Making aviation biofuels from non-food crops is the goal of a new Department of Energy-funded project that includes significant contributions from Washington State University.
“Automobiles are moving more toward electric fueling, but batteries are too heavy for airplanes,” said Philip Bates, an associate professor in WSU’s Institute of Biological Chemistry. “Liquid fuels don’t weigh very much for the energy you can get out of them. The goal is to move toward fuel that is renewable and sustainable.”
WSU’s portion of the five-year, $12.8 million grant totals just over $1.1 million. The grant is part of a larger DOE project that is providing $178 million to advance bioenergy technology.
Bates is an expert in how plants create and metabolize fatty acids. He’ll be working to find bottlenecks in plants’ creation of energy-dense fatty oils on a metabolic level, and investigating how plants adapt to genetic changes.
“We want plants to make more and better oils that can be used to reduce our reliance on fossil fuels,” Bates said.
The project will focus on pennycress and camelina because these plants do not compete with food crops—an important consideration when the global population is expected to reach nearly 10 billion by 2050. These oilseeds are also resilient, with the ability to grow as winter cover crops or on marginal or underused land.

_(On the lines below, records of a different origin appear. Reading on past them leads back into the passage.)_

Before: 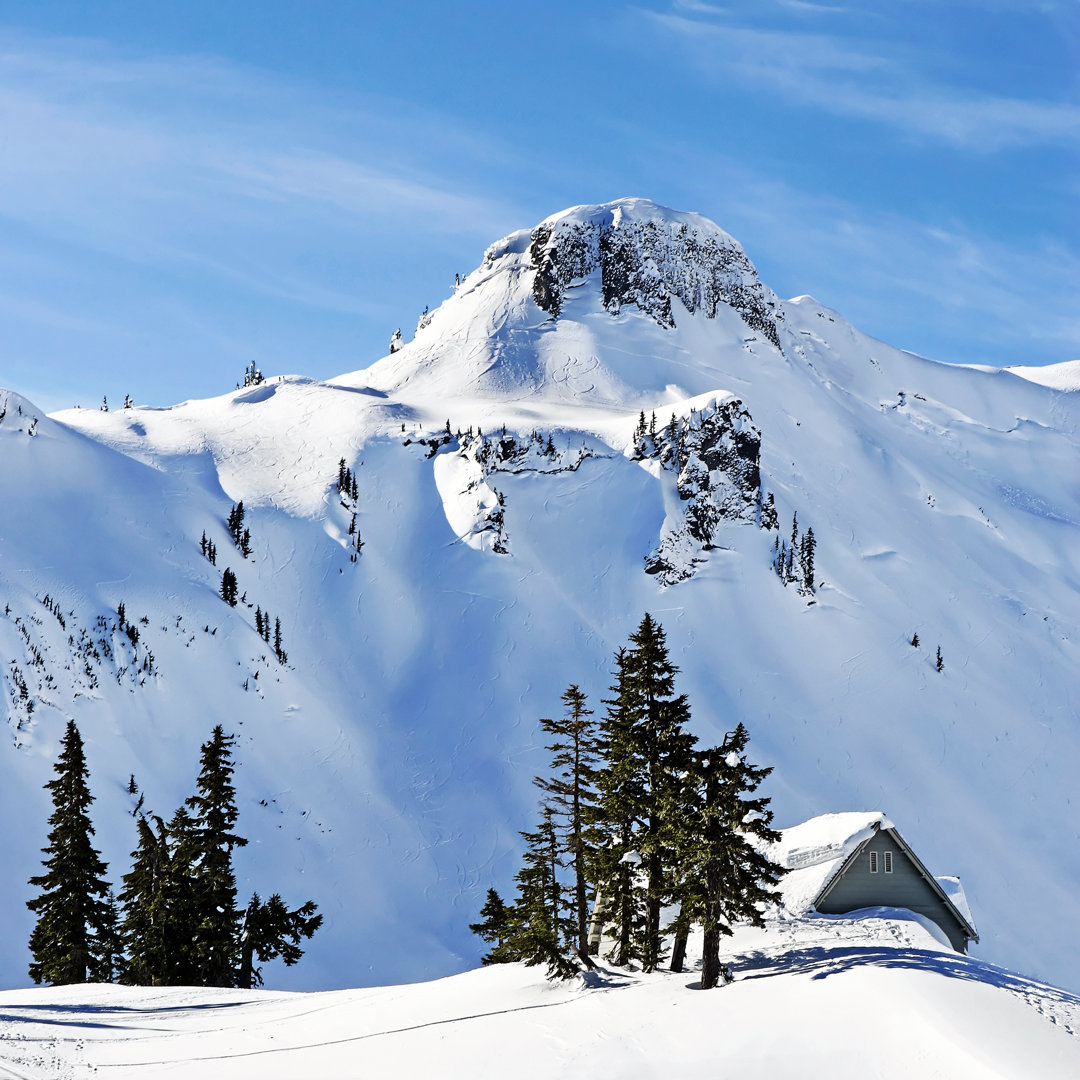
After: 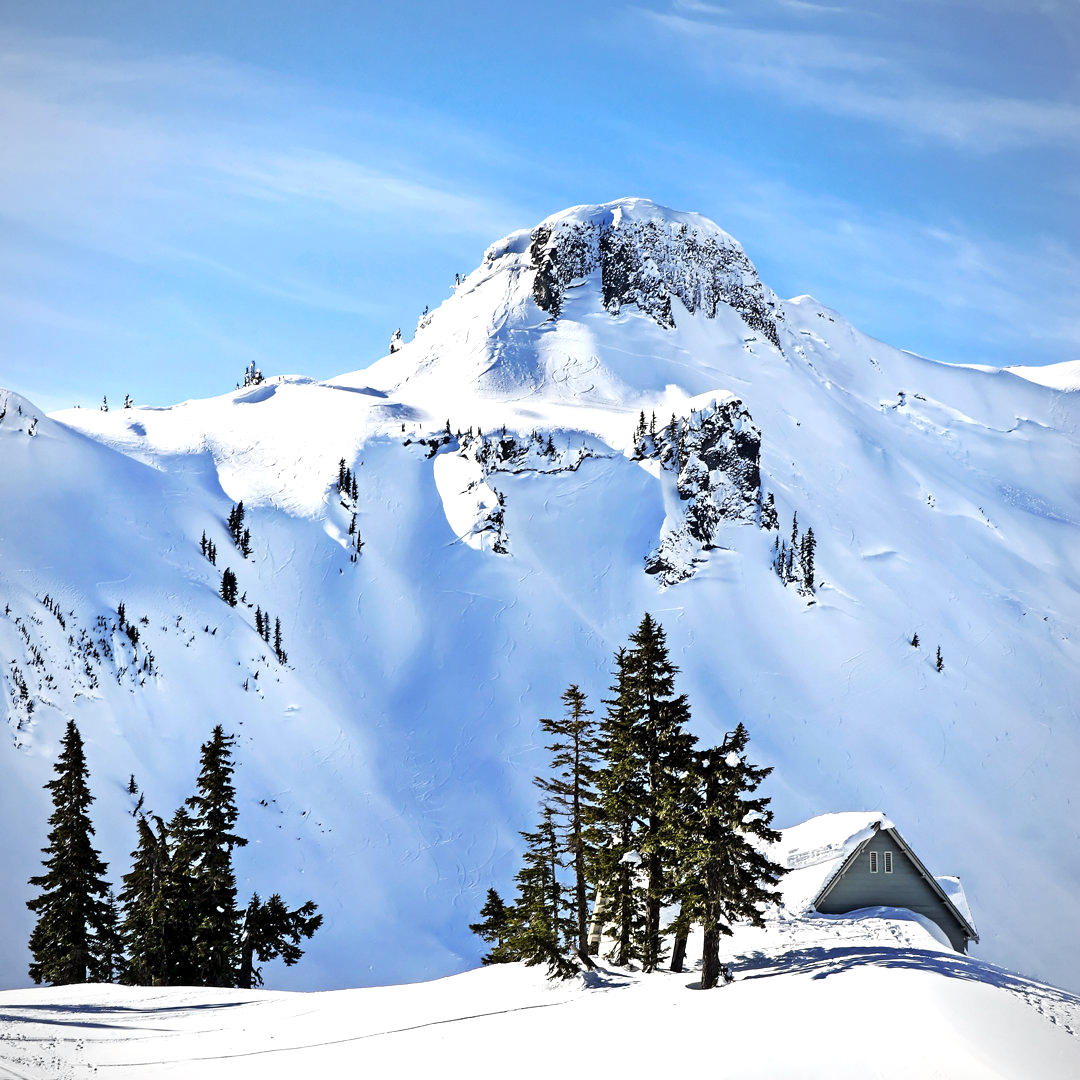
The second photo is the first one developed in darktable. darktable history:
vignetting: fall-off radius 81.94%
exposure: black level correction 0.001, exposure 0.5 EV, compensate exposure bias true, compensate highlight preservation false
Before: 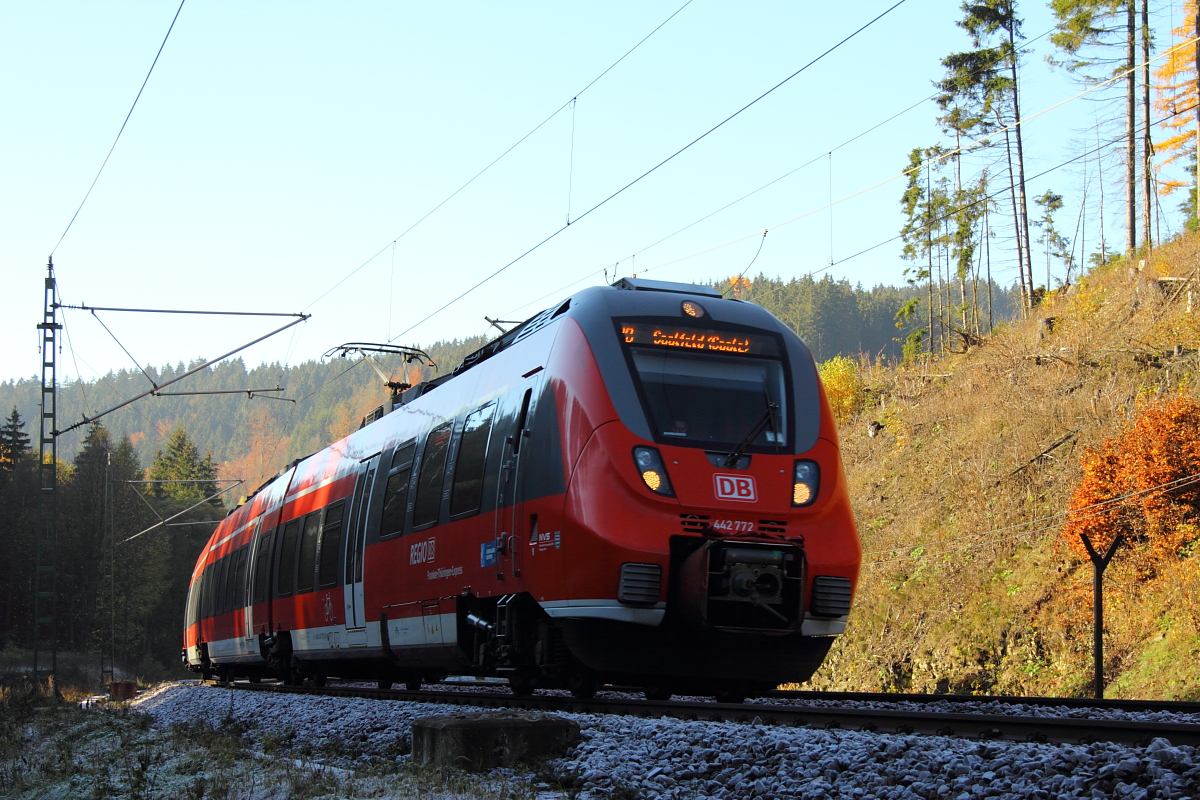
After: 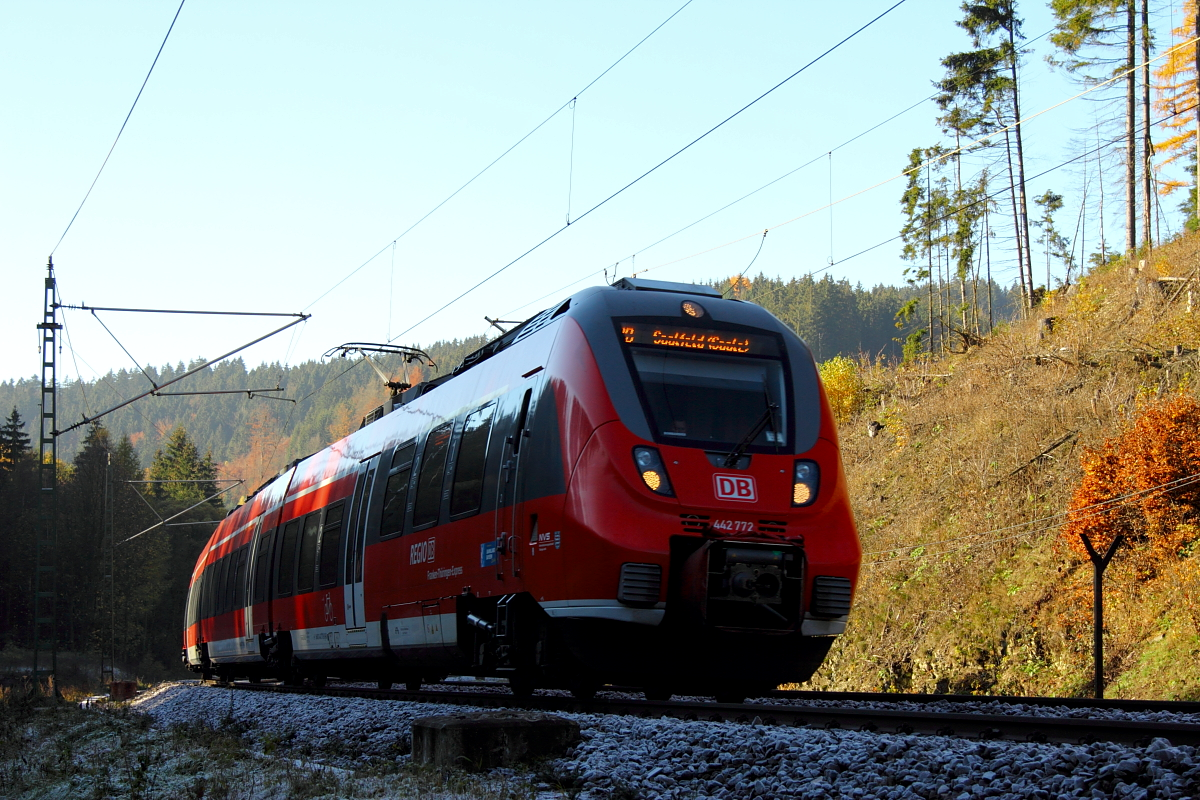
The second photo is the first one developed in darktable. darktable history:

Pennycress and camelina oilseeds aren’t ideal precursors for bioproducts —yet. Their oil content is suboptimal —roughly 30% of their seed weight is oil, falling short of the 40% or more target —and they contain a less-than-ideal mixture of fatty acids. The team aims to change both characteristics.
“We’re trying to make not just more oil per seed, but oil of a more defined chemical structure to make biomaterials with more uniform and consistent properties,” said Edgar Cahoon, the project lead and George W. Holmes professor of biochemistry at the University of Nebraska.
The team will produce genetically enhanced seed oils. Using high-throughput camera-based phenotyping, the researchers will test the engineered crops under diverse environmental conditions and use that data to improve the new lines. Specialized biocontainment technology will ensure the plants’ genetic modifications do not escape into other crops or wild species.
The project will pave the way for wider use of oilseeds in environmentally friendly and sustainable applications. Cahoon expects the team’s work to have an impact beyond pennycress and camelina. Findings related to the plastid’s metabolic circuitry, as well as the synthetic biology tools, will be valuable to scientists pursuing next-generation engineering of other plant feedstocks.
In addition to WSU and Nebraska, the DOE grant includes investigators from the University of Colorado, Kansas State University, Montana State University, the University of Minnesota, the University of Missouri, and the Donald Danforth Plant Science Center.